Slate: All The Mistakes Mueller Made In Declining to Prosecute Donald Trump Jr.

Robert Mueller let Donald Trump Jr. off the hook too easily for potential campaign finance violations that arose from the June 2016 meeting in Trump Tower with Russian operatives. Mueller’s questionable exercise of prosecutorial discretion is bad news for how campaigns and foreign entities might conduct themselves in the run-up to the 2020 elections.   

DIRECT LINK TO RICHARD L HANSEN’S PIECE ON SLATE

Like many others, I am still poring over Mueller’s 448-page partially redacted report. My initial general impression of Volume 1—the part dealing with Russian interference in the 2016 elections and the connections between Trump—is that Mueller and his team did a thorough and fair job in investigating what happened and in describing the facts. But on the potential campaign finance violations, Mueller fell short in numerous ways.

I have described the circumstances of that Trump Tower meeting before: During the 2016 presidential campaign, the president’s son Donald Trump Jr. got an email from his friend Rob Goldstone stating that the “Crown prosecutor of Russia” had “offered to provide the Trump campaign with some official documents and information that would incriminate Hillary and her dealings with Russia and would be very useful to your father.” This “high level and sensitive information” was being presented as “part of Russia and its government’s support for Mr. Trump.” Trump Jr. replied almost immediately: “If it’s what you say I love it especially later in the summer.” The subsequent meeting, held on June 9, 2016, included Trump Jr.; Trump’s campaign manager, Paul Manafort; the president’s son-in-law Jared Kushner; Goldstone; and a number of Russians connected with the Russian government.

Federal law makes it a potential crime for any person to “solicit” (that is, expressly or impliedly ask for) the contribution of “anything of value” from a foreign citizen. The offer of such opposition research qualifies as something of value for these purposes, a point the special counsel acknowledged based on prior cases and Federal Election Commission rulings.

We now know the special counsel considered whether Trump Jr. and Manafort committed such a crime before ultimately declining to prosecute. We also now know that Mueller made some key errors during that decision-making process.
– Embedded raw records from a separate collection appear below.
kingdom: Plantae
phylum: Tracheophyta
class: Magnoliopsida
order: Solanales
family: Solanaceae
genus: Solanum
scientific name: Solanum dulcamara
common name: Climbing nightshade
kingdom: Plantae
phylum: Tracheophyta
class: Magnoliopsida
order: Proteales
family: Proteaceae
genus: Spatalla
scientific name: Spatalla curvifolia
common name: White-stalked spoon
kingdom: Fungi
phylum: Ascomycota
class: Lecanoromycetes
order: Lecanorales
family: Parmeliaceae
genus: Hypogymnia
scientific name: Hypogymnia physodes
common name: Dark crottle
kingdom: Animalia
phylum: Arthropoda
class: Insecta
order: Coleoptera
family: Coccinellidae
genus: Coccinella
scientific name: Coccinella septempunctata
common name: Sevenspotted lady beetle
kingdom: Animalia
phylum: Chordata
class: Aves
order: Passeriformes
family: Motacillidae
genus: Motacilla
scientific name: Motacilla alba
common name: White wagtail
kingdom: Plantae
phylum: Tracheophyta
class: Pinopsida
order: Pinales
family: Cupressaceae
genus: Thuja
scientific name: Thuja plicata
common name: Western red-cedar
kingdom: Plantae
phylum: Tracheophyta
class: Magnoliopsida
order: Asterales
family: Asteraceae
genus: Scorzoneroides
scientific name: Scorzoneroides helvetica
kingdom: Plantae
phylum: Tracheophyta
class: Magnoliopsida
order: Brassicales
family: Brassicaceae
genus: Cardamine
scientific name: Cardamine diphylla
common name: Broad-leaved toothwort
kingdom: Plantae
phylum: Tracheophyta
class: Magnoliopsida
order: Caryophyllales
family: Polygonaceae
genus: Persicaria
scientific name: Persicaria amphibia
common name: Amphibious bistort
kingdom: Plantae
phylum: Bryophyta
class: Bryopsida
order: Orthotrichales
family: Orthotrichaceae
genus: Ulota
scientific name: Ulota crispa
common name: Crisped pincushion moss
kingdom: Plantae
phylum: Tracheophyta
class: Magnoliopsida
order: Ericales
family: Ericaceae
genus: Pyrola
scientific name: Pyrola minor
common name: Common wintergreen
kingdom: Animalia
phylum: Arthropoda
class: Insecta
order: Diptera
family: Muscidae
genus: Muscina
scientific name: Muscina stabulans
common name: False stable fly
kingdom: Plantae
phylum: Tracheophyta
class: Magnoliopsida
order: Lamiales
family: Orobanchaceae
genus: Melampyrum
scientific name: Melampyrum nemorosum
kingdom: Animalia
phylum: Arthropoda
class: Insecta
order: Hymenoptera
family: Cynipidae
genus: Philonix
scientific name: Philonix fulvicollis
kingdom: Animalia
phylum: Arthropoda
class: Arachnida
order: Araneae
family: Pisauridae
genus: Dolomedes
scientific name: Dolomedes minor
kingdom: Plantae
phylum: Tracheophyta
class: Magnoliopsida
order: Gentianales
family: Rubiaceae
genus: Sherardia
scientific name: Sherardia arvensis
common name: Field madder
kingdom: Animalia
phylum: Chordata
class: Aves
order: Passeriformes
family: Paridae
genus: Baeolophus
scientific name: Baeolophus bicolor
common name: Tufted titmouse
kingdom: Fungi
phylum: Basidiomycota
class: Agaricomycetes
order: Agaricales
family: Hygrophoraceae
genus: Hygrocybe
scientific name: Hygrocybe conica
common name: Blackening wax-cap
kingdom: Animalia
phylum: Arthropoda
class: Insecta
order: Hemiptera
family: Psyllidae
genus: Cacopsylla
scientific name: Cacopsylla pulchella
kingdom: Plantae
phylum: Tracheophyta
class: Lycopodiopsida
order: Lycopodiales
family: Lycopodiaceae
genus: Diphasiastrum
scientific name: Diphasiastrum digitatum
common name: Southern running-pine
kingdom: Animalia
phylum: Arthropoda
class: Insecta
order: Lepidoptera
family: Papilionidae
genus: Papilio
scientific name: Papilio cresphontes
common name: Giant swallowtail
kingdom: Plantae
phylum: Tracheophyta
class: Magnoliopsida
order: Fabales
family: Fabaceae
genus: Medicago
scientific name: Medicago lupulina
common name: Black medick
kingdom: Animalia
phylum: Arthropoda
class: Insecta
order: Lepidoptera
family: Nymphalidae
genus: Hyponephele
To begin with, the special counsel’s report says that Trump Jr. “declined to be voluntarily interviewed” about the meeting. The special counsel should have called Trump Jr. before the grand jury, as he did with other witnesses. It seems likely that he declined to do so as not to incur the wrath of the president.

Trump Jr.’s grand jury testimony would have been especially important given one of the key reasons Mueller declined to prosecute the president’s son for this crime: lack of willfulness. In order for a campaign finance violation to constitute a criminal offense (rather than a civil problem handled with fines by the Federal Election Commission), one must act willfully. Willfulness is a question of mental state. Getting Trump Jr. before a grand jury would have been a great way to get at his mental state, because he would have been testifying under the risk of perjury. This was a huge missed opportunity for Mueller.

Mueller made some other questionable choices. While Trump Jr. could have been charged with illegally coordinating with the Russians to make an illegal foreign expenditure, Mueller describes the law defining coordination as too uncertain. In fact, as Common Cause’s Paul S. Ryan explains in this thread, there is both a federal statute and case law defining the term, and Trump Jr.’s conduct seems to fall within it.

Mueller also made the ridiculous argument that it is possible Russian “dirt” on Clinton could have been worth less than $25,000, the threshold to punish Trump Jr.’s cooperation as a felony. Really?

Further, Mueller said that a Trump Jr. prosecution would have raised “First Amendment questions” and “could have implications beyond the foreign-source ban.” To begin with, a First Amendment defense of Trump Jr. is bogus. As I explained in Slate, the main First Amendment argument is that a ban on soliciting foreign political contributions is overly broad and could apply any time a foreign individual gives any information to a political campaign.

But Trump Jr. was a major campaign official meeting with representatives from a foreign government that were offering “dirt” on the campaign’s opponent. As I wrote, “To let someone off the hook who solicited ‘very high level and sensitive information’ from a hostile government because there may be cases in which information from a foreign source does not raise the same danger to our national security and right of self-government is to turn the First Amendment into a tool to kill American democracy.”

Further, even if Mueller believed there were First Amendment questions in play, he should have left that for the courts to decide given the strong national security interests at stake here. Mueller offered no First Amendment argument in his report. He merely flagged the issue and never provided any analysis to back up the First Amendment claim.

I’m afraid that this flagging of the issue does more harm than good. Mueller has now given campaigns credible reason to believe they can accept help from foreign governments because they may have a constitutional right to do so. That’s even more troubling for what it says about 2020 than what it says about 2016.